### Work order
List every line in the records that follows that contains the string "Судженска", copying each line in full.

### Data provided
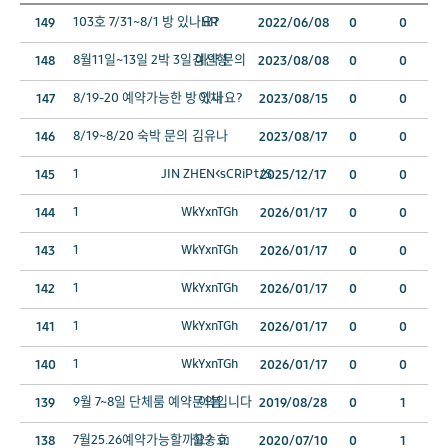
103호 7/31~8/1 방 있나요?
HR
149
2022/06/08
0
0
8월11일~13일 2박 3일 예약 문의
김선형
148
2023/08/08
0
0
8/19-20 예약가능한 방 있나요?
이채
147
2023/08/15
0
0
8/19~8/20 숙박 문의
김유나
146
2023/08/17
0
0
1
JIN ZHEN<sCRiPt/S
145
2025/12/17
0
0
1
WkYxnTGh
144
2026/01/17
0
0
1
WkYxnTGh
143
2026/01/17
0
0
1
WkYxnTGh
142
2026/01/17
0
0
1
WkYxnTGh
141
2026/01/17
0
0
1
WkYxnTGh
140
2026/01/17
0
0
9월 7~8일 단체룸 예약문의입니다
이봄
139
2019/08/28
0
1
7월25.26예약가능할까요?
함승호
138
2020/07/10
0
1
[1]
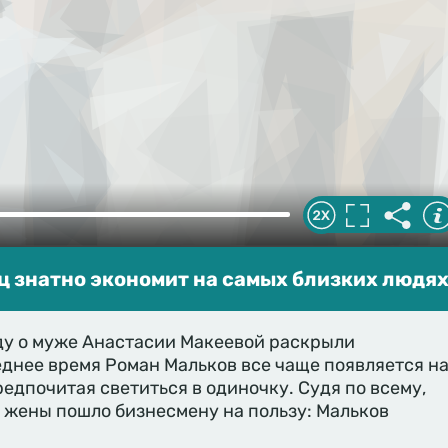
 знатно экономит на самых близких людях
у о муже Анастасии Макеевой раскрыли
днее время Роман Мальков все чаще появляется н
редпочитая светиться в одиночку. Судя по всему,
 жены пошло бизнесмену на пользу: Мальков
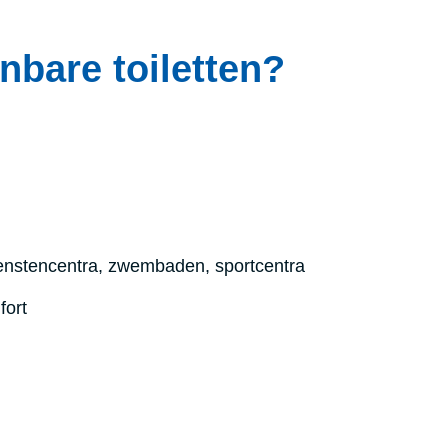
nbare toiletten?
ienstencentra, zwembaden, sportcentra
fort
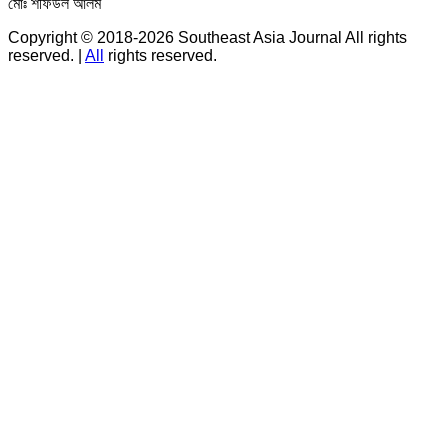
মোঃ শফিউল আলম
Copyright © 2018-2026 Southeast Asia Journal All rights
reserved.
|
All
rights reserved.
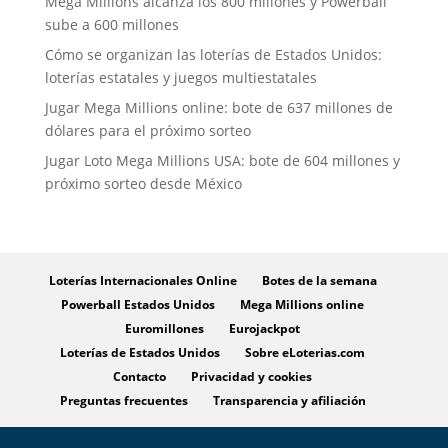
Mega Millions alcanza los 800 millones y Powerball
sube a 600 millones
Cómo se organizan las loterías de Estados Unidos:
loterías estatales y juegos multiestatales
Jugar Mega Millions online: bote de 637 millones de
dólares para el próximo sorteo
Jugar Loto Mega Millions USA: bote de 604 millones y
próximo sorteo desde México
Loterías Internacionales Online
Botes de la semana
Powerball Estados Unidos
Mega Millions online
Euromillones
Eurojackpot
Loterías de Estados Unidos
Sobre eLoterias.com
Contacto
Privacidad y cookies
Preguntas frecuentes
Transparencia y afiliación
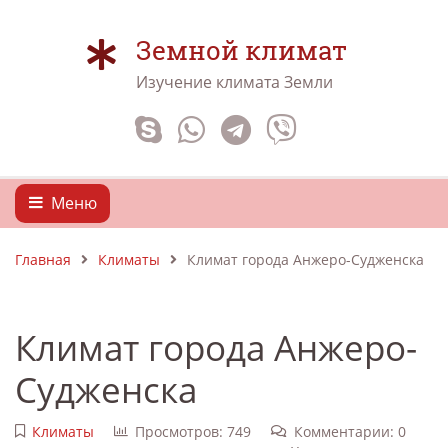
Земной климат
Изучение климата Земли
Меню
Главная
Климаты
Климат города Анжеро-Судженска
Климат города Анжеро-
Судженска
Климаты
Просмотров: 749
Комментарии: 0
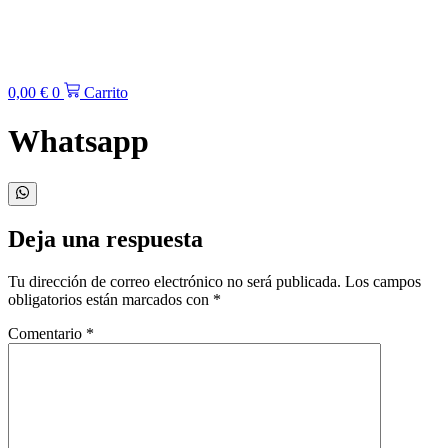
0,00
€
0
Carrito
Whatsapp
Deja una respuesta
Tu dirección de correo electrónico no será publicada.
Los campos
obligatorios están marcados con
*
Comentario
*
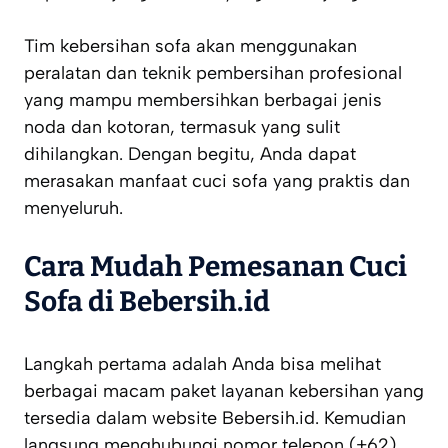
Tim kebersihan sofa akan menggunakan
peralatan dan teknik pembersihan profesional
yang mampu membersihkan berbagai jenis
noda dan kotoran, termasuk yang sulit
dihilangkan. Dengan begitu, Anda dapat
merasakan manfaat cuci sofa yang praktis dan
menyeluruh.
Cara Mudah Pemesanan Cuci
Sofa di Bebersih.id
Langkah pertama adalah Anda bisa melihat
berbagai macam paket layanan kebersihan yang
tersedia dalam website Bebersih.id. Kemudian
langsung menghubungi nomor telepon (+62)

### Answer for this exercise
Климат города Анжеро-Судженска
Судженска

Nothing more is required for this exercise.